# Yamaha HTR-6130 help



## madman78 (Jan 18, 2010)

Hi guys and gals,

I recently built a home theatre and was feeling quite proud of myself. I not only did all the construction but I wired everything and installed all the equipment to have it all work perfectly and I`m really happy with it. Yesterday however, I went to my brother-in-law`s to help him install a Yamaha HTR-6130 AV reciever and am having huge problems with the sound. 

Firstly, I have realized that there is no way to send all picture out via HDMI. I knew that it does not upconvert but I still thought that it could carry the signal from devices hooked up via compnent or composite to the TV but not so. No big deal, I will have to buy another component video cable to bring up to their TV. 

The second problem however, I could not figure out on my own; it is the sound. I know that it is HDMI passthough so I have the HDMI from the LD Blue ray player to the reciever along with an optical Sound cable. Then I have HDMI out to the TV. I have programed it to connect the two together (DVD sound imput was labelled as coaxial sound originally). There are two problems with the sound. Firstly, there is voices coming out of all 5 speakers and the disply on the reciever shows only 2 speakers on it. I assume that it should show all 5 speakers if it is outputting to all five. So I am not sure exactly what is happening here? Is it sending out just 2 channels of sound but to all five speakers or is this part of Yamaha`s Cinema DSP system of producing 5.1 surround sound (ie that voices come out of all five channels)? 

Either way we left it hooked up as is and let them try it out. When watching a movie last night they said that the sound kept cutting out and that the PCM indicater kept flashing on and off with the sound cutting in and out. I know that Yamaha does alot of it`s own decoding etc so I`m not sure what`s happening here. It was happening with two different DVDs. For the record I have audio select set to Auto.

Any help is greatly appreciated. I feel like a bit of a dufus not being able to figure it out for them. They were asuming (as was I) that this would be a piece of cake after setting up a way more complicated system of my own.


----------



## tonyvdb (Sep 5, 2007)

madman78 said:


> There are two problems with the sound. Firstly, there is voices coming out of all 5 speakers and the disply on the reciever shows only 2 speakers on it. I assume that it should show all 5 speakers if it is outputting to all five. So I am not sure exactly what is happening here?


What you are seeing if only two of the indicators are lit up is that it is only receiving a stereo audio signal and is normal the receiver, depending on what processing mode you have selected will expand it to all the channels. You will see 5 or even 7 indicators if it is receiving digital 5.1 or 7.1 audio.

+++

> Problems to solve:
A. Decide whether each statement agrees with the forum thread about the Yamaha receiver: (i) the receiver upconverts video; (ii) the sound problem occurred with two different DVDs; (iii) a reply says five or more indicators show when the receiver gets digital 5.1 or 7.1 audio. Answer yes or no for each and quote the deciding words.
B. Reproduce the forum thread about the Yamaha receiver from "Hi guys and" up to and including "to their TV.", with "media room" substituted for "home theatre".

> Data shown:
+++

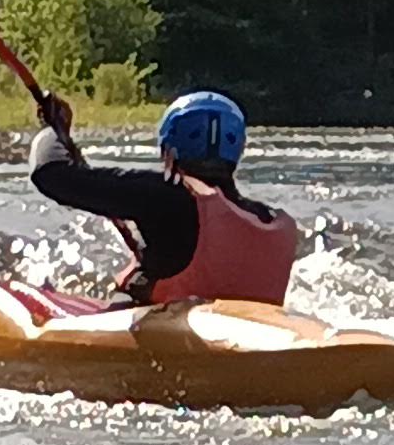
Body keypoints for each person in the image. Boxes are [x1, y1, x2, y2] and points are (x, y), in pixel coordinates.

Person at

+++

> Answers provided:
A.
(i) No: "I knew that it does not upconvert"
(ii) Yes: "It was happening with two different DVDs."
(iii) Yes: "You will see 5 or even 7 indicators if it is receiving digital 5.1 or 7.1 audio."

B.
Hi guys and gals,

I recently built a media room and was feeling quite proud of myself. I not only did all the construction but I wired everything and installed all the equipment to have it all work perfectly and I`m really happy with it. Yesterday however, I went to my brother-in-law`s to help him install a Yamaha HTR-6130 AV reciever and am having huge problems with the sound. 

Firstly, I have realized that there is no way to send all picture out via HDMI. I knew that it does not upconvert but I still thought that it could carry the signal from devices hooked up via compnent or composite to the TV but not so. No big deal, I will have to buy another component video cable to bring up to their TV.